A completed PPAP package includes minimum the following items:
· Design Records.
· Authorized Engineering Change (note) Documents
· Engineering Approval
· Design Failure Mode and Effect Analysis
· Process Flow Diagram
· Process Failure Mode and Effect Analysis
· Control Plan
· Measurement System Analysis Studies (MSA)
· Dimensional Results
· Records of Material / Performance Tests
· Initial Process Studies
· Process Capability Study
· Qualified Laboratory Documentation
· Appearance Approval Report
· Sample Production Parts
· Master Sample
· Checking Aids
· Customer-Specific Requirements
· Part Submission Warrant (PSW)
Statistical process control (SPC) is the application of statistical methods to the monitoring and control of a process to ensure that it operates at its full potential to produce conforming product. Under SPC, a process behaves predictably to produce as much conforming product as possible with the least possible waste. While SPC has been applied most frequently to controlling manufacturing lines, it applies equally well to any process with a measurable output. Key tools in SPC are control charts, a focus on continuous improvement and designed experiments.

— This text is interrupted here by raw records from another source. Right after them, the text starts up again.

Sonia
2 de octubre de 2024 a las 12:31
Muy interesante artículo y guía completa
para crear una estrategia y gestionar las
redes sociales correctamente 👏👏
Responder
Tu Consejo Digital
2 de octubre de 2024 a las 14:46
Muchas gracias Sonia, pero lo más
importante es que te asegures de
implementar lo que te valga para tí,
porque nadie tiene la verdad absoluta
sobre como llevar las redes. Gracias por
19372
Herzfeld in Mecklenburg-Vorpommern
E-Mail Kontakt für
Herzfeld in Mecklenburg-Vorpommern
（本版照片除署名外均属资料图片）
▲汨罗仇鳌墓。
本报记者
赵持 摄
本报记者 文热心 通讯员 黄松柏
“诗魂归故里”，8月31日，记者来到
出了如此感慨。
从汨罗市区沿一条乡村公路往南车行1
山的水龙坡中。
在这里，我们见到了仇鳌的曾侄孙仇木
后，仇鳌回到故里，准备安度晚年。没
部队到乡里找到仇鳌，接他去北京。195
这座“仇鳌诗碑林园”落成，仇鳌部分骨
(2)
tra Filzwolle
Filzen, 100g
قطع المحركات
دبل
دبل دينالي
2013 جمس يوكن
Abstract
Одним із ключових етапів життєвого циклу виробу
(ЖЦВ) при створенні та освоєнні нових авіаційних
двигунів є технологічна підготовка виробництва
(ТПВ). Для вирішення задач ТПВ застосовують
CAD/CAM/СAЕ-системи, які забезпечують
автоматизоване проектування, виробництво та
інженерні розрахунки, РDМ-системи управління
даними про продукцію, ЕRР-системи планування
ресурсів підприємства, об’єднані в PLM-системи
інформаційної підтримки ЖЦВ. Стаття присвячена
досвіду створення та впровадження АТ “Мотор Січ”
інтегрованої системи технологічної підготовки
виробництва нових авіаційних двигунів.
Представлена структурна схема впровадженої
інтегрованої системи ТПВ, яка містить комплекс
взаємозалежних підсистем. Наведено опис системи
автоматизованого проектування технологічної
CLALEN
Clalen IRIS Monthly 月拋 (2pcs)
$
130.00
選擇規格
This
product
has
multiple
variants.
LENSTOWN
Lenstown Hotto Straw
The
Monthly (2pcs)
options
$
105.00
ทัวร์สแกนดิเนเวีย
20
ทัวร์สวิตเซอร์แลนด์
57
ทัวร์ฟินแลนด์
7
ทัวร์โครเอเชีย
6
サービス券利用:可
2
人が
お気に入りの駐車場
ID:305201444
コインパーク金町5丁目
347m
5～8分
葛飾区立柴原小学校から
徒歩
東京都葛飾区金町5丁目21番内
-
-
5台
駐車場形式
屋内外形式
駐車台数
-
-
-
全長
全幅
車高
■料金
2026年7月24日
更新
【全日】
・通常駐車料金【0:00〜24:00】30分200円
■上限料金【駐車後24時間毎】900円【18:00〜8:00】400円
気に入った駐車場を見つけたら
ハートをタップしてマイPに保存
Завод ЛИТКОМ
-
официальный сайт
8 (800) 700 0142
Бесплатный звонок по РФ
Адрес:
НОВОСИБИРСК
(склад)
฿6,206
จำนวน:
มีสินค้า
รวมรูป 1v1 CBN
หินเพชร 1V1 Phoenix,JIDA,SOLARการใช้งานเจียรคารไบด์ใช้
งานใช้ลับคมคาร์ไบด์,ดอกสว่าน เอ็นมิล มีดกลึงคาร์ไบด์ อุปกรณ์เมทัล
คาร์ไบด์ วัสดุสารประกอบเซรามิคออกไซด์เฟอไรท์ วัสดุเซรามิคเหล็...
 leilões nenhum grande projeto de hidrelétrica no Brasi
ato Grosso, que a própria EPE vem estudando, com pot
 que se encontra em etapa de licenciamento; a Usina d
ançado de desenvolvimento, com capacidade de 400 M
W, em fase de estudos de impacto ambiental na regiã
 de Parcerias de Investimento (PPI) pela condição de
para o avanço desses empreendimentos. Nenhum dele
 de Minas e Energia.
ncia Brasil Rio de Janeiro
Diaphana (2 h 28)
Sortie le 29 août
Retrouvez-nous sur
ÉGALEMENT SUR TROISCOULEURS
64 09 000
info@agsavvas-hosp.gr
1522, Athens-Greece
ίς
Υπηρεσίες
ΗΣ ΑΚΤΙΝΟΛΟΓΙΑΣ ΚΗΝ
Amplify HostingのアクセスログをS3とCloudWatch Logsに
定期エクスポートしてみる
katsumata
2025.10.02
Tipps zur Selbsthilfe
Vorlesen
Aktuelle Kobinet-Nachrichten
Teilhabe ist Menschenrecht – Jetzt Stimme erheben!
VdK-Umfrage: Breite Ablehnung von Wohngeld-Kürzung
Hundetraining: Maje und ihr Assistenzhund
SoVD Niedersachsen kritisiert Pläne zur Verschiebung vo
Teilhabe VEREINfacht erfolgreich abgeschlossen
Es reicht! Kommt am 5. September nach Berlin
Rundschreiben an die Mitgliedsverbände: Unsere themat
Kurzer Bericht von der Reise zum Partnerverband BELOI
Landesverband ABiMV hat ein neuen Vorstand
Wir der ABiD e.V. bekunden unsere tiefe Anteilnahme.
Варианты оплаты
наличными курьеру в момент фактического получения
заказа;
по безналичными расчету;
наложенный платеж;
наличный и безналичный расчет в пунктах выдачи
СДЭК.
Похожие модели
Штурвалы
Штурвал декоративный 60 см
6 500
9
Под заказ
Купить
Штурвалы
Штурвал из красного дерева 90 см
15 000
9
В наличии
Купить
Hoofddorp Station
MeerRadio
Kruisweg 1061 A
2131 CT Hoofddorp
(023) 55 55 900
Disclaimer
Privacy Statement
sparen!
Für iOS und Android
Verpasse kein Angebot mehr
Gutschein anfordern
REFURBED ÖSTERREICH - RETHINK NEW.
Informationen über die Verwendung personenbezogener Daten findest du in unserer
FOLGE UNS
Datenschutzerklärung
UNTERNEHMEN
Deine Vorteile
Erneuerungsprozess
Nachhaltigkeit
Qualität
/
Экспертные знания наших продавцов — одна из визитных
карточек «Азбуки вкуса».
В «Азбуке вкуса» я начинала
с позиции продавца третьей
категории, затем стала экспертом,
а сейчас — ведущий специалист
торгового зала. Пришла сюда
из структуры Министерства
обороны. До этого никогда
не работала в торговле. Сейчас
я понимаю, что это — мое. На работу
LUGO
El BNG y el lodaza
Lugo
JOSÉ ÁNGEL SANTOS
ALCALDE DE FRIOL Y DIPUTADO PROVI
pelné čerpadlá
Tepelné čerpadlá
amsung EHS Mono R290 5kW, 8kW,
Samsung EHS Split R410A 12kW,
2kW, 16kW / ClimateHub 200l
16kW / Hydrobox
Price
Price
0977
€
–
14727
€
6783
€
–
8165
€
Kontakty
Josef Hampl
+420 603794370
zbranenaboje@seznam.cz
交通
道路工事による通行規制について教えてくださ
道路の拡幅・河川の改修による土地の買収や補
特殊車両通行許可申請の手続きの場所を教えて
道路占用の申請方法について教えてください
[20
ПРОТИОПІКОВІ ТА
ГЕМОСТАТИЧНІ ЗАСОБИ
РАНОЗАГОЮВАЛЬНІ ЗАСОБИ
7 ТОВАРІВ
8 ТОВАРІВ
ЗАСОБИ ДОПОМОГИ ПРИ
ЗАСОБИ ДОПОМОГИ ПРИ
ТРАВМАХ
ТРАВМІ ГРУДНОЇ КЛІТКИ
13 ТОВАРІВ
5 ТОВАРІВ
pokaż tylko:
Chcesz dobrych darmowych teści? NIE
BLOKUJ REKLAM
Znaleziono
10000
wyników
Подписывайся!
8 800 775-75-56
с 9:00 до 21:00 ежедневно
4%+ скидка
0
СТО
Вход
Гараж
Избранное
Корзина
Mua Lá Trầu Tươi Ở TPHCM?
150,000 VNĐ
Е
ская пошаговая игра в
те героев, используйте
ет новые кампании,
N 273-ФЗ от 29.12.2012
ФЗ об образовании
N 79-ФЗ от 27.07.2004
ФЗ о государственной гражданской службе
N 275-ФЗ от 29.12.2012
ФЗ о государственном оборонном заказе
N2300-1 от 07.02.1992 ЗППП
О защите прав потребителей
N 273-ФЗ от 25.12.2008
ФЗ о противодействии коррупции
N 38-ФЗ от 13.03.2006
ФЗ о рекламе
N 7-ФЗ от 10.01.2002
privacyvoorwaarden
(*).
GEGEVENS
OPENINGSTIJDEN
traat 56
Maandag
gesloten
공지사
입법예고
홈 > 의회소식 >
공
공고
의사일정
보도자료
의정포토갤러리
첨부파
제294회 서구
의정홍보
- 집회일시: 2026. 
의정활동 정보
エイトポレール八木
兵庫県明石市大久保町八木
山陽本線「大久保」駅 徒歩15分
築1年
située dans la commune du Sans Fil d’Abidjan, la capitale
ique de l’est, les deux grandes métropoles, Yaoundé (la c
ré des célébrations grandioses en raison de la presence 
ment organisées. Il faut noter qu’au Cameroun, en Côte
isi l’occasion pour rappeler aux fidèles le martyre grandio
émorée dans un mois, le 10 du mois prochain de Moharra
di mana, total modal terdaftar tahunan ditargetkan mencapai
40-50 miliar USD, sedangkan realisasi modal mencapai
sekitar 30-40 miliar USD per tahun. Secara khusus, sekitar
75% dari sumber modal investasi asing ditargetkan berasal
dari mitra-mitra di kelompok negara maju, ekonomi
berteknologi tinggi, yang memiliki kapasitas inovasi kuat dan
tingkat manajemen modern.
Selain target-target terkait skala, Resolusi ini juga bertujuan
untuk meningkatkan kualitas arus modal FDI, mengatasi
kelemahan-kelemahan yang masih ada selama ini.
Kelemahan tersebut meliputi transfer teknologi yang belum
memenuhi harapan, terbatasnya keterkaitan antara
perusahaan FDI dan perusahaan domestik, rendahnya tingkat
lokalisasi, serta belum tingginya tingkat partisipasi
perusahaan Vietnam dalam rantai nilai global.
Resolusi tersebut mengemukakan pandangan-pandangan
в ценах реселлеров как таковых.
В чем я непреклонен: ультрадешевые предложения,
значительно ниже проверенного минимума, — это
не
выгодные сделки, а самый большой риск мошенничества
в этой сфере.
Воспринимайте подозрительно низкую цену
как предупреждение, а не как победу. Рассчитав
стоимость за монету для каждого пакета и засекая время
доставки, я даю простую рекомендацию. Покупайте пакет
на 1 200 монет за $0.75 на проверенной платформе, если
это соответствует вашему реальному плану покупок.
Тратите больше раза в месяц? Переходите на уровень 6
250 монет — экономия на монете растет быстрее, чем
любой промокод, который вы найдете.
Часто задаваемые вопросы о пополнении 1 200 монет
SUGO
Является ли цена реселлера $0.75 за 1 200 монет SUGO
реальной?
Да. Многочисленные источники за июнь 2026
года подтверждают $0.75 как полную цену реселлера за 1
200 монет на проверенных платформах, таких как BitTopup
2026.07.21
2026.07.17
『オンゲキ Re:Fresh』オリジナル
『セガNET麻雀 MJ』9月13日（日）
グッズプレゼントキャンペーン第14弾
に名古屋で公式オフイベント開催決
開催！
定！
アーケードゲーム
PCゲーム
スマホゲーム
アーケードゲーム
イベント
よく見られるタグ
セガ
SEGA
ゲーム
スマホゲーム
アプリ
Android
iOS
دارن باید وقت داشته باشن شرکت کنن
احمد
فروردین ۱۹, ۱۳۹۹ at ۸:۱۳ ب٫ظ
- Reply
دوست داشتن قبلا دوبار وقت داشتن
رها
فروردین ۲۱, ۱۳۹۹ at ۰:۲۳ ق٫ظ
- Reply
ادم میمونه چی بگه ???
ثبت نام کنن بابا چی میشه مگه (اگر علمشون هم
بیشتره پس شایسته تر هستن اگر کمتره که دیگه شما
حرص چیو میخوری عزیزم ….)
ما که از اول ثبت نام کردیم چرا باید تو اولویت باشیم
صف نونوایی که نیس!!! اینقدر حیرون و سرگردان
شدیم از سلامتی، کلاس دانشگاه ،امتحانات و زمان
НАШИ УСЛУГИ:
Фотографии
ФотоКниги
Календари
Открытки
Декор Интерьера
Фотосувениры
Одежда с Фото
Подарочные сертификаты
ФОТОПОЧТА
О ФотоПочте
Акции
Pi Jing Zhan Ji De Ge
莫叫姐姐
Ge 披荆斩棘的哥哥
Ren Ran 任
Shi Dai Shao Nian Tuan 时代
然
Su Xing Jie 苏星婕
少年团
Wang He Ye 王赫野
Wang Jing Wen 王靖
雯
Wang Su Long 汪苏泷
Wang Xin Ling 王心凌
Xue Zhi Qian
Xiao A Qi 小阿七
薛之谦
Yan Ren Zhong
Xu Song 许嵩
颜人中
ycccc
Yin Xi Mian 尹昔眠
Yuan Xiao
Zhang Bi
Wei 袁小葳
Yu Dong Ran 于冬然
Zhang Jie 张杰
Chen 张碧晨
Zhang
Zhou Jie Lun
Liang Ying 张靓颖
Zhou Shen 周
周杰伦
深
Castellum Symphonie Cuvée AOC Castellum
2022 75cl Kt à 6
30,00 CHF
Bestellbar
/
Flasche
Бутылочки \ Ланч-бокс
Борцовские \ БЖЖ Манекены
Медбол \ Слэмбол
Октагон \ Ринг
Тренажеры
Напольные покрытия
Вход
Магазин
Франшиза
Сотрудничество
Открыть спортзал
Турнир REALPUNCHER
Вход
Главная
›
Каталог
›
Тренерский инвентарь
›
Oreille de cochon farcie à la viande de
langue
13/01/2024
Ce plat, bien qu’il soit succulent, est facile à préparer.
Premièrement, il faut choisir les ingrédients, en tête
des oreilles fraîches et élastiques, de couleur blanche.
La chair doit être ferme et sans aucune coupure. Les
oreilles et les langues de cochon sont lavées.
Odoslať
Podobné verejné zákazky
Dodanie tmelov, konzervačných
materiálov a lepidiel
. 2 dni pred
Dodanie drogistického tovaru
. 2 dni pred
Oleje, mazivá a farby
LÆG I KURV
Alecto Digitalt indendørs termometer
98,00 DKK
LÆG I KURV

Much of the power of SPC lies in the ability to examine a process and the sources of variation in that process using tools that give weight to objective analysis over subjective opinions and that allow the strength of each source to be determined numerically. Variations in the process that may affect the quality of the end product or service can be detected and corrected, thus reducing waste as well as the likelihood that problems will be passed on to the customer. With its emphasis on early detection and prevention of problems, SPC has a distinct advantage over other quality methods, such as inspection, that apply resources to detecting and correcting problems after they have occurred.
In addition to reducing waste, SPC can lead to a reduction in the time required to produce the product or service from end to end. This is partially due to a diminished likelihood that the final product will have to be reworked, but it may also result from using SPC data to identify bottlenecks, wait times, and other sources of delays within the process. Process cycle time reductions coupled with improvements in yield have made SPC a valuable tool from both a cost reduction and a customer satisfaction standpoint.
Two kinds of variation occur in all manufacturing processes: both these types of process variation cause subsequent variation in the final product. The first is known as natural or common cause variation and consists of the variation inherent in the process as it is designed. Common cause variation may include variations in temperature, properties of raw materials, strength of an electrical current etc. The second kind of variation is known as special cause variation, or assignable-cause variation, and happens less frequently than the first. With sufficient investigation, a specific cause, such as abnormal raw material or incorrect set-up parameters, can be found for special cause variations.
The effective implementation and utilization of the System Tools will help the organization to avoid waste and improve its process capabilities leading to improved bottom line.